_Information provided_:
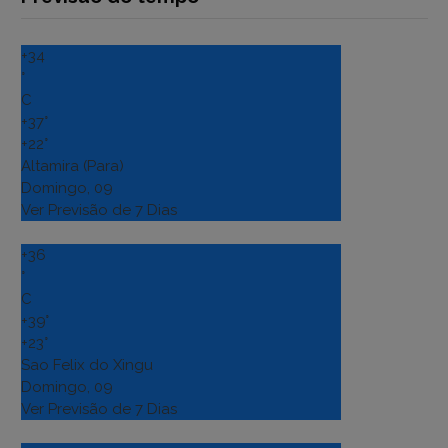
+
34
°
C
+
37°
+
22°
Altamira (Para)
Domingo, 09
Ver Previsão de 7 Dias
+
36
°
C
+
39°
+
23°
Sao Felix do Xingu
Domingo, 09
Ver Previsão de 7 Dias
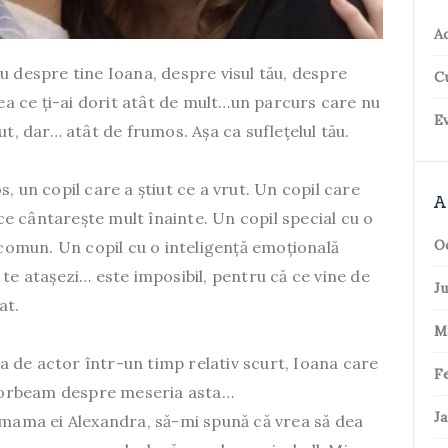
Ac
u despre tine Ioana, despre visul tău, despre
C
eea ce ți-ai dorit atât de mult…un parcurs care nu
Ev
ut, dar… atât de frumos. Așa ca suflețelul tău.
, un copil care a știut ce a vrut. Un copil care
A
 ce cântarește mult înainte. Un copil special cu o
O
n comun. Un copil cu o inteligență emoțională
 te atașezi… este imposibil, pentru că ce vine de
Ju
at.
M
 de actor într-un timp relativ scurt, Ioana care
F
i vorbeam despre meseria asta…
Ja
u mama ei Alexandra, să-mi spună că vrea să dea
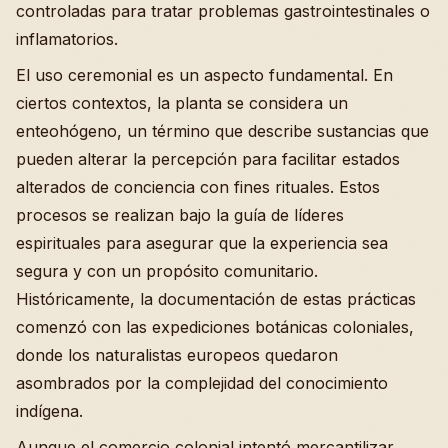
controladas para tratar problemas gastrointestinales o
inflamatorios.
El uso ceremonial es un aspecto fundamental. En
ciertos contextos, la planta se considera un
enteohógeno, un término que describe sustancias que
pueden alterar la percepción para facilitar estados
alterados de conciencia con fines rituales. Estos
procesos se realizan bajo la guía de líderes
espirituales para asegurar que la experiencia sea
segura y con un propósito comunitario.
Históricamente, la documentación de estas prácticas
comenzó con las expediciones botánicas coloniales,
donde los naturalistas europeos quedaron
asombrados por la complejidad del conocimiento
indígena.
Aunque el comercio colonial intentó mercantilizar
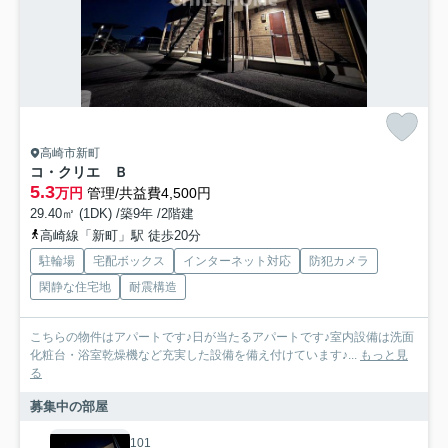
高崎市新町
コ・クリエ Ｂ
5.3
万円
管理/共益費4,500円
29.40㎡ (1DK) /築9年 /2階建
高崎線「新町」駅 徒歩20分
駐輪場
宅配ボックス
インターネット対応
防犯カメラ
閑静な住宅地
耐震構造
こちらの物件はアパートです♪日が当たるアパートです♪室内設備は洗面
化粧台・浴室乾燥機など充実した設備を備え付けています♪...
もっと見
る
募集中の部屋
101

_Problem details_: In the data above, find each line that has the word "atât" and copy it out.

_Exercise answer_:
eea ce ți-ai dorit atât de mult…un parcurs care nu
ut, dar… atât de frumos. Așa ca suflețelul tău.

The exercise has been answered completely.